Specializes in NICU.
I would be horrified if I was a parent and my baby was on HFOV without any pain meds or sedation. We put them on fentanyl (or less often morphine) drips routinely as well as versed drips as needed.

I will say I don't love giving fentanyl before intubations. If you see one bad chest lockdown despite it being given very slowly, it kind of freaks you out.

This is one of the reasons that we are now trialing using a combination of Fentanyl, Atropine, and Rocuronium for intubation. It is a spectacular combination and we are having much success with it! The Rocuronium causes temporary paralysis, so the babies can't clamp down. I've seen that before, and it is indeed scary!

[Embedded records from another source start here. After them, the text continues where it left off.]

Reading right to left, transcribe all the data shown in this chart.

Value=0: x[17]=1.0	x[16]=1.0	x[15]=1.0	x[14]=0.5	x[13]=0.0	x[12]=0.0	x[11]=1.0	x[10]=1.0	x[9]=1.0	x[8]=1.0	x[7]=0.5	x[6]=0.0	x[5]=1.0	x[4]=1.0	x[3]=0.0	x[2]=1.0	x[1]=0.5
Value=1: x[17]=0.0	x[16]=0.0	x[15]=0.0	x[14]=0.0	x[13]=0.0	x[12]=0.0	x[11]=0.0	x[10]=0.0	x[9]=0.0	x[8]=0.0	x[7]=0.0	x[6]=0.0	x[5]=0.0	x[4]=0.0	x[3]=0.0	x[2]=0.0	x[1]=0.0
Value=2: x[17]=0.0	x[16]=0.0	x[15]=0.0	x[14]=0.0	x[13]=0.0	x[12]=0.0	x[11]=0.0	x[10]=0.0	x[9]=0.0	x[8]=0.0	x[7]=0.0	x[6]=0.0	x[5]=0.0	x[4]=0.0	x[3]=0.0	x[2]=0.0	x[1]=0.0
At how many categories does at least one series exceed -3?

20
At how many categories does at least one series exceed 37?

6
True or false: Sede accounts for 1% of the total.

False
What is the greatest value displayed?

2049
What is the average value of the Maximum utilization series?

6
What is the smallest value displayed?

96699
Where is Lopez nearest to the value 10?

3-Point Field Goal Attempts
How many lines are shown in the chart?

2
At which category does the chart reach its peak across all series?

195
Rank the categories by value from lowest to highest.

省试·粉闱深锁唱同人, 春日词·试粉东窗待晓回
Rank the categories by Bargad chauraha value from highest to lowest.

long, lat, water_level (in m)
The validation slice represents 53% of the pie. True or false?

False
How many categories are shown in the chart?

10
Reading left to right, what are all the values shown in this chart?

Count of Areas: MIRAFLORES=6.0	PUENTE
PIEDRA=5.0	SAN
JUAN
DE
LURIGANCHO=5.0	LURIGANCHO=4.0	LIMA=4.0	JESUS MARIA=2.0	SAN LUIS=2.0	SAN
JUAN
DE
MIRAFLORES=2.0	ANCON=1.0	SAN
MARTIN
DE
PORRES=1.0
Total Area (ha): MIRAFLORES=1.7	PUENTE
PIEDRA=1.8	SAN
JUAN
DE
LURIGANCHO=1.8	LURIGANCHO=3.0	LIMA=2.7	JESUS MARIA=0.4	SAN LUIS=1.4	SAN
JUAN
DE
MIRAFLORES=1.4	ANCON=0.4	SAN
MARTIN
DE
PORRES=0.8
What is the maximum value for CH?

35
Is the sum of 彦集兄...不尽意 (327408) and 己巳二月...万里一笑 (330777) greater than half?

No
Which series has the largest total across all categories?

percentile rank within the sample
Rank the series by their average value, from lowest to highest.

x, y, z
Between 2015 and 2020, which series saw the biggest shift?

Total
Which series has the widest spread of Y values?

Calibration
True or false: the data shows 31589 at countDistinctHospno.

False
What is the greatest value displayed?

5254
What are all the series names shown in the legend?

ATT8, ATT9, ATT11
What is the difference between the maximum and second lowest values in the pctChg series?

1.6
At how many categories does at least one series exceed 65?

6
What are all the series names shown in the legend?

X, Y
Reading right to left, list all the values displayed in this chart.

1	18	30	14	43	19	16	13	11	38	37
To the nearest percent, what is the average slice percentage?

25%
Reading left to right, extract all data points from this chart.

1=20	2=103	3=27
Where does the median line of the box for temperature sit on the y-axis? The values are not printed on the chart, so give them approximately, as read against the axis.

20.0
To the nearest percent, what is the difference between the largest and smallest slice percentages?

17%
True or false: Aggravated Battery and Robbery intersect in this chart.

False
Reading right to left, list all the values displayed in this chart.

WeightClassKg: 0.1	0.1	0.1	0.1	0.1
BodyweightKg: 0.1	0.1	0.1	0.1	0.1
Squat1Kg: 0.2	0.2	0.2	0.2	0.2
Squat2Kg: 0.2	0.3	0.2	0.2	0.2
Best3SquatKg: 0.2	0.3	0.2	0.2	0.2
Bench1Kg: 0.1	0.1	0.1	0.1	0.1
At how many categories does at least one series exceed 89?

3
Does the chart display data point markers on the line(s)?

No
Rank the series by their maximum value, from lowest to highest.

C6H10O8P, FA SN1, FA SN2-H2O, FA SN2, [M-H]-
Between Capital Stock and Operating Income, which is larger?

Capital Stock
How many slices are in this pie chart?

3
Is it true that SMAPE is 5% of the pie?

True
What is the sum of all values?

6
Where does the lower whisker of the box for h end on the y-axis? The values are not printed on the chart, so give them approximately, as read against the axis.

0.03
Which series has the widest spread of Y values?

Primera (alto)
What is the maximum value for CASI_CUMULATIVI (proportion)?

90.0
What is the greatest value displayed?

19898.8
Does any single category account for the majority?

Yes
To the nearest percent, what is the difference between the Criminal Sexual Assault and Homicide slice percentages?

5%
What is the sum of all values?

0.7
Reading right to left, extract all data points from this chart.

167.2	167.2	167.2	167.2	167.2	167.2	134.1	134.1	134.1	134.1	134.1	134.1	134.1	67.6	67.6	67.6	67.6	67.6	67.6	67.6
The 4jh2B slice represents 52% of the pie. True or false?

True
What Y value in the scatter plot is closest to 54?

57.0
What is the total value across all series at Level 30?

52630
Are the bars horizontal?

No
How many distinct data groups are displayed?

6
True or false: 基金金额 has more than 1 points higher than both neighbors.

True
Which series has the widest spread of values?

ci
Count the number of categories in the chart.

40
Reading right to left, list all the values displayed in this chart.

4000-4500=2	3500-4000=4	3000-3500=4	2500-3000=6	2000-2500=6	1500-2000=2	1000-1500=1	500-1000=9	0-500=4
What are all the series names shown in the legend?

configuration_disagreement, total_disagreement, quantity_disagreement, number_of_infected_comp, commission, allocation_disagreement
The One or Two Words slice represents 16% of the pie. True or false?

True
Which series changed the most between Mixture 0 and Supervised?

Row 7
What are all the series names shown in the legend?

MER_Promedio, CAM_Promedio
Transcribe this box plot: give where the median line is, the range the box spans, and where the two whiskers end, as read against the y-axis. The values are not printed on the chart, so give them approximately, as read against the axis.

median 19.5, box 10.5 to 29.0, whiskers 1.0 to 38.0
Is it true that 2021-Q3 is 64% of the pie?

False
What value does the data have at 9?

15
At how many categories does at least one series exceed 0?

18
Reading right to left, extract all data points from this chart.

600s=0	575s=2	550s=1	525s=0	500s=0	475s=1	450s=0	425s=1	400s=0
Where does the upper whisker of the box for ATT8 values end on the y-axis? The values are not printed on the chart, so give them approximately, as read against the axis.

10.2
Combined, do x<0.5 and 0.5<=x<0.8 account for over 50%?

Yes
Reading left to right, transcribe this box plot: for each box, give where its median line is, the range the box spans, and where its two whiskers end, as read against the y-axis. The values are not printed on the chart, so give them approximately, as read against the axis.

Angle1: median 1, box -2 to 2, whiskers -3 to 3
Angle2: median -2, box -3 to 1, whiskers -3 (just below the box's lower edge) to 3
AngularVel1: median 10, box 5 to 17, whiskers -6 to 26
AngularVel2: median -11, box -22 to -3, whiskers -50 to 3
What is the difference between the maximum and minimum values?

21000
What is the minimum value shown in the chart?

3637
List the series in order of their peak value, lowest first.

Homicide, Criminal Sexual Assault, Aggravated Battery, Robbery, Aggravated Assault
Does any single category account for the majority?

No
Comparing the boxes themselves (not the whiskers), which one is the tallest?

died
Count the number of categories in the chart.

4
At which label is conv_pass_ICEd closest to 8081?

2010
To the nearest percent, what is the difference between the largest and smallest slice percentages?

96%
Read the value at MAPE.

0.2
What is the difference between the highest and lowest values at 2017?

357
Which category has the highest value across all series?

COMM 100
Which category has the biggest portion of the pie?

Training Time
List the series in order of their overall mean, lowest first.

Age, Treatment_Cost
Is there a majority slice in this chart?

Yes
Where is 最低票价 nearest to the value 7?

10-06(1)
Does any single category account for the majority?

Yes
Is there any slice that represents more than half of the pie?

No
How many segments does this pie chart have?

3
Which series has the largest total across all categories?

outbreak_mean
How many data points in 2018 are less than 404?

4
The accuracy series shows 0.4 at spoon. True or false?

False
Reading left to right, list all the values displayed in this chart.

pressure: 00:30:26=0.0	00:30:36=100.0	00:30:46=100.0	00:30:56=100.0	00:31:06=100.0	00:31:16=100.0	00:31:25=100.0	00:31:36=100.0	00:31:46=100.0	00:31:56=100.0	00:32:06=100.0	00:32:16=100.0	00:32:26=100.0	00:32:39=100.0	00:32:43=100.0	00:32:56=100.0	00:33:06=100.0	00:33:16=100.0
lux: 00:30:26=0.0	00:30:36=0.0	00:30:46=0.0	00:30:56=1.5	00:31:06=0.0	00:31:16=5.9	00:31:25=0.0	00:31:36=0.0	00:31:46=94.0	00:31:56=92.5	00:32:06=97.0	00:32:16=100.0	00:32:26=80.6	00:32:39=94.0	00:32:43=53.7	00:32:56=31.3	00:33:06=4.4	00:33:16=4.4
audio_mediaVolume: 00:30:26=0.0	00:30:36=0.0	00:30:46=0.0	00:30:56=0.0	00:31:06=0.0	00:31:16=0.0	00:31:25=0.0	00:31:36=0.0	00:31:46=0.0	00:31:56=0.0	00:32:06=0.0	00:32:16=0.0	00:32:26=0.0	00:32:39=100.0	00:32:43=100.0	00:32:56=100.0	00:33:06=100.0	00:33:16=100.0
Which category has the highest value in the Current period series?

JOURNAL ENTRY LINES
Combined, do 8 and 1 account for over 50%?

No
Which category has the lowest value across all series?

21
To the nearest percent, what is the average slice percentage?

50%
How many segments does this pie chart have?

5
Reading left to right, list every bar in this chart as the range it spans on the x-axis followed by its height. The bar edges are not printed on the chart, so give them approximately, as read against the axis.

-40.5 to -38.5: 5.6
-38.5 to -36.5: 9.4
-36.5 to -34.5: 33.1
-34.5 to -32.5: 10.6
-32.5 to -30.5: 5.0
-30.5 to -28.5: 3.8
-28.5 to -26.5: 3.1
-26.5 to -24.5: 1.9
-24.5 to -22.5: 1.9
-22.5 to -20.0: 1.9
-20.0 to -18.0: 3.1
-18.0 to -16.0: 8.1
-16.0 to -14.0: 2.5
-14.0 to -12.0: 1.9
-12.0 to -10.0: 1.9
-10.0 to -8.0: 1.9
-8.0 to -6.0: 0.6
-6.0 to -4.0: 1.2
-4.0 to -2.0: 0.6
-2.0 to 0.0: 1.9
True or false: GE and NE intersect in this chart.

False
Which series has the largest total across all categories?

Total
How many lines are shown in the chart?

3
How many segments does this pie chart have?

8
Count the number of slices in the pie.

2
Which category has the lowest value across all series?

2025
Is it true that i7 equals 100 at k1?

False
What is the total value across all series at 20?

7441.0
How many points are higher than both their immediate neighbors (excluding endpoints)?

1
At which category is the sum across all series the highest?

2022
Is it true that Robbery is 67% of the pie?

I would love that Gompers. I don't mind giving morphine pre-intube, but Fentanyl really makes me uncomfortable. A friend of mine had a baby clamp down so bad they wound up coding him. I'd rather give nothing than Fentanyl alone.

Specializes in NICU.
I would love that Gompers. I don't mind giving morphine pre-intube, but Fentanyl really makes me uncomfortable. A friend of mine had a baby clamp down so bad they wound up coding him. I'd rather give nothing than Fentanyl alone.

I hope we keep using this combo. Right now, it's for a study, but who knows. The Rocuronium causes paralysis for something like 2-60 minutes, so the baby isn't trashing against the laryngascope and can't clamp the lungs down. The atropine seems to keep their heart rates up during intubation attempts - it's pretty cool. These intubations seem to go very smoothly. Even our residents are having better luck and are getting more and more tubes in the first time. It's such a controlled situation, and it seems to be less traumatic to the baby. It's rare that we have...uh...bloody intubations anymore. God I hate those!